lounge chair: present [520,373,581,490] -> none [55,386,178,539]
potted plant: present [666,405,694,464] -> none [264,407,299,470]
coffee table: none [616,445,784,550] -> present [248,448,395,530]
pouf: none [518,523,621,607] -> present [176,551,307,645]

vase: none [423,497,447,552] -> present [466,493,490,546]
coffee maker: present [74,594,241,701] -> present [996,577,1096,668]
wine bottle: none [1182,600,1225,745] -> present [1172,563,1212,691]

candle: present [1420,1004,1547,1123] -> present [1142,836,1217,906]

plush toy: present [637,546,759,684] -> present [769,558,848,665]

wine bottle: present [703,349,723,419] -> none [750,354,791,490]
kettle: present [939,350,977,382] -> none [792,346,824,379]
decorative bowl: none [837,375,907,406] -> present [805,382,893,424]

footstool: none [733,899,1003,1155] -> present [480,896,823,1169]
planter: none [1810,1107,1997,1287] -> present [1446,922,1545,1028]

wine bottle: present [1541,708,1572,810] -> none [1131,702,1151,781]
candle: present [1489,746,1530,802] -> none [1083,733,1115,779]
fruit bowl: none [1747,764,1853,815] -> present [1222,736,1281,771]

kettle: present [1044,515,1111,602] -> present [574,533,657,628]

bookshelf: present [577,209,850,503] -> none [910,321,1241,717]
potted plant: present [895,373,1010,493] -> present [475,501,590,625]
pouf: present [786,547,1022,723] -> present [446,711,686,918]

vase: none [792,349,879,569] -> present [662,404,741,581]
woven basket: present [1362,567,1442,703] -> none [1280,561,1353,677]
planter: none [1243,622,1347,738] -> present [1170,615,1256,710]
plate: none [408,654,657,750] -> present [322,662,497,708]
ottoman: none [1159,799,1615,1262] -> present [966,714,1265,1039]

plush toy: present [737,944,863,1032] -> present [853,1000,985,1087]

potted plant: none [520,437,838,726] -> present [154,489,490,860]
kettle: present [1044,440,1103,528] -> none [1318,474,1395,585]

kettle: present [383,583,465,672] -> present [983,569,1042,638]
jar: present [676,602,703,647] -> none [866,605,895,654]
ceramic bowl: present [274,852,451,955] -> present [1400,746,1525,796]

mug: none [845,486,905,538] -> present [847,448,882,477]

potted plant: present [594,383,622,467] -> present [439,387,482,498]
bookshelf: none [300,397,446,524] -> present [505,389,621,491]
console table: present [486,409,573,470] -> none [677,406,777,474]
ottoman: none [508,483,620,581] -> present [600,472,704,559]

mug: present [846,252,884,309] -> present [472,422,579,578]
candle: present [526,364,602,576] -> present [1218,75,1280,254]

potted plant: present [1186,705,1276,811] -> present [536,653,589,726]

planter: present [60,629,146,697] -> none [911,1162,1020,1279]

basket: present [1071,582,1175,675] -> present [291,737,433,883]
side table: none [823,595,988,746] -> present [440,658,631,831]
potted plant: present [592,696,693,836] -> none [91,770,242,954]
_ _ _
### Directive
Copy the lines above exactly, beginning at the line that has "kettle: present [939,350,977,382]" and stopping after the line that has "bookshelf: none [300,397,446,524]", and omit the rest.

### Result of the exercise
kettle: present [939,350,977,382] -> none [792,346,824,379]
decorative bowl: none [837,375,907,406] -> present [805,382,893,424]

footstool: none [733,899,1003,1155] -> present [480,896,823,1169]
planter: none [1810,1107,1997,1287] -> present [1446,922,1545,1028]

wine bottle: present [1541,708,1572,810] -> none [1131,702,1151,781]
candle: present [1489,746,1530,802] -> none [1083,733,1115,779]
fruit bowl: none [1747,764,1853,815] -> present [1222,736,1281,771]

kettle: present [1044,515,1111,602] -> present [574,533,657,628]

bookshelf: present [577,209,850,503] -> none [910,321,1241,717]
potted plant: present [895,373,1010,493] -> present [475,501,590,625]
pouf: present [786,547,1022,723] -> present [446,711,686,918]

vase: none [792,349,879,569] -> present [662,404,741,581]
woven basket: present [1362,567,1442,703] -> none [1280,561,1353,677]
planter: none [1243,622,1347,738] -> present [1170,615,1256,710]
plate: none [408,654,657,750] -> present [322,662,497,708]
ottoman: none [1159,799,1615,1262] -> present [966,714,1265,1039]

plush toy: present [737,944,863,1032] -> present [853,1000,985,1087]

potted plant: none [520,437,838,726] -> present [154,489,490,860]
kettle: present [1044,440,1103,528] -> none [1318,474,1395,585]

kettle: present [383,583,465,672] -> present [983,569,1042,638]
jar: present [676,602,703,647] -> none [866,605,895,654]
ceramic bowl: present [274,852,451,955] -> present [1400,746,1525,796]

mug: none [845,486,905,538] -> present [847,448,882,477]

potted plant: present [594,383,622,467] -> present [439,387,482,498]
bookshelf: none [300,397,446,524] -> present [505,389,621,491]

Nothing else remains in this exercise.